WINSLOW — A townwide revaluation was completed this year, and many Winslow property owners have seen their assessments jump, resulting in significantly larger tax bills even though the municipal tax rate has decreased, leading some property owners to express frustration this week at a Town Council meeting.

The meeting Monday drew more than 50 residents and began with a public comment period that involved tense exchanges as council Chairman Peter Drapeau and Town Manager Erica LaCroix explained the reasons for the increased tax bills the town mailed earlier this month to property owners.

While the town’s new $31 million budget reduced property taxes from $21.20 to $15 per $1,000 of $1,000 of assessed valuation, town officials said residents are seeing larger bills because the town conducted its first revaluation in 15 years, and it led to Winslow’s overall assessed value increasing by more than 35%. The increase in residential properties was particularly sharp, Drapeau said.

“What happened in Winslow is that 90% of the homes are undervalued,” he said. “The last time a (revaluation) was done was in 2008. It was supposed to be done in 2018. We have been treading water from 2018 to now to redo the revaluation. We’ve been penalized for the past three years from the state because we didn’t do it.”

The assessment of certain types of properties increased much more than others. The estimated values of single-family and multifamily homes rose by 73% and 85%, respectively, according to a memorandum from Judy Mathiau, Winslow’s town assessor. The value of manufactured housing, which includes mobile homes and prefabricated houses, increased by 95%.

Commercial properties, however, increased in value by only 40%. LaCroix said there was “no way we could have forseen” the differing assessments.


The revaluation was conducted by KRT Appraisal, based in Haverhill, Massachusetts.

Residents told the Town Council that working-class people could be priced out of Winslow. In an animated exchange with Drapeau, one resident said the revaluation does not accurately reflect property values in Winslow, and “the bubble is in the process of bursting.”

“My property tax was assessed by complete strangers from Massachusetts that the town paid for to the tune of $200,000,” the resident said. “My house has increased, according to the tax assessor, $120,000. I haven’t done a damn thing to the house. In my mind, it’s depreciated.”

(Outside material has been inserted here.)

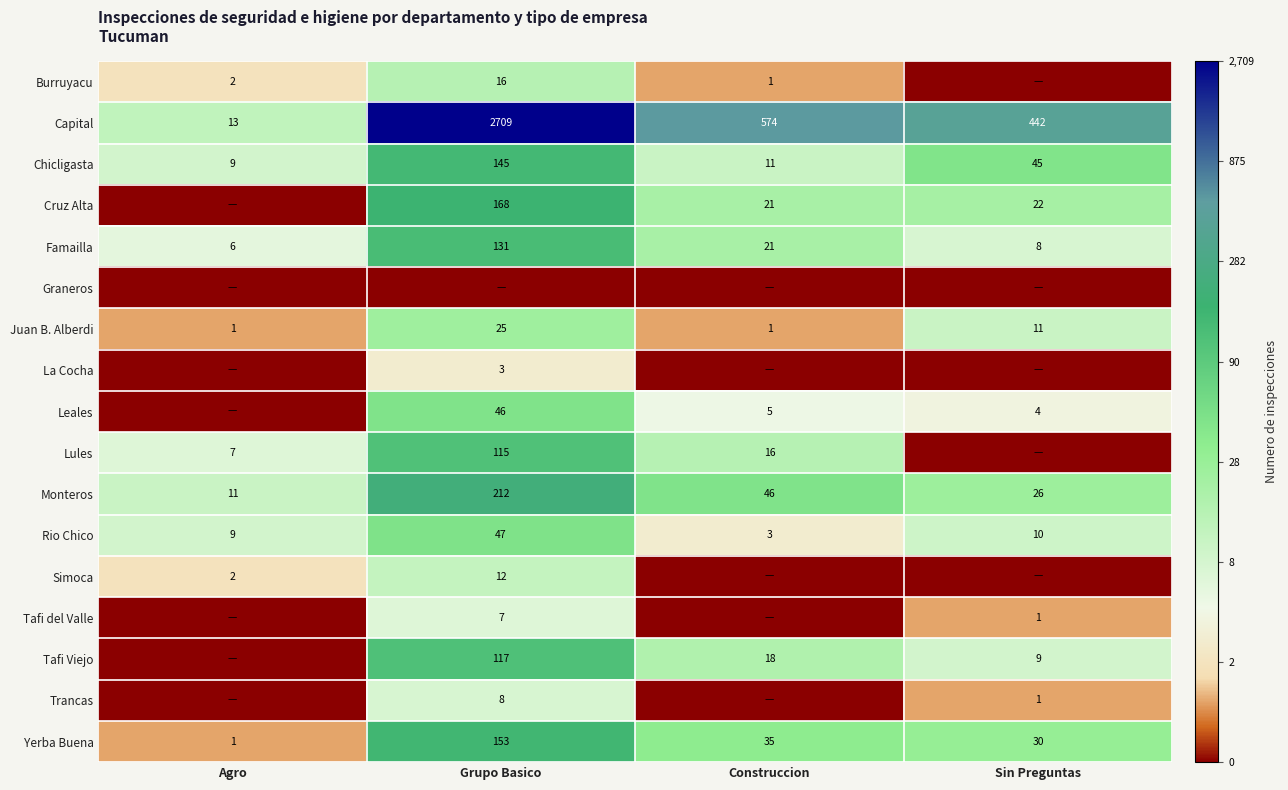

Which category has the highest value across all series?

Grupo Basico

LaCroix said property assessments have risen across the board, even if homeowners have not improved or upgraded their home or property. The state constitution mandates all properties be assessed so a fair tax rate can be established, she said.

“The process is mandatory,” LaCroix said. “The state requires that you do it because in the state constitution, we are supposed to be equitable in the way that properties are assessed. So when you get too far down the road, you start seeing things get out of whack, which is where we’re getting to here.”

Residents said they are worried Winslow’s low- and middle-income residents will bear much of the financial pain of larger tax bills. Resident Ryan Clark warned that landlords might raise rents to cover increased property taxes.

“You’re going to drive working-class people out of town. Rent is going to have to go way up,” he said. “It’s not just people who own houses who are going to pay more. The landlord is going to pass that cost right on to the people that rent. Everybody’s going to pay more. Winslow should not just exist for rich people. It should exist for everybody.”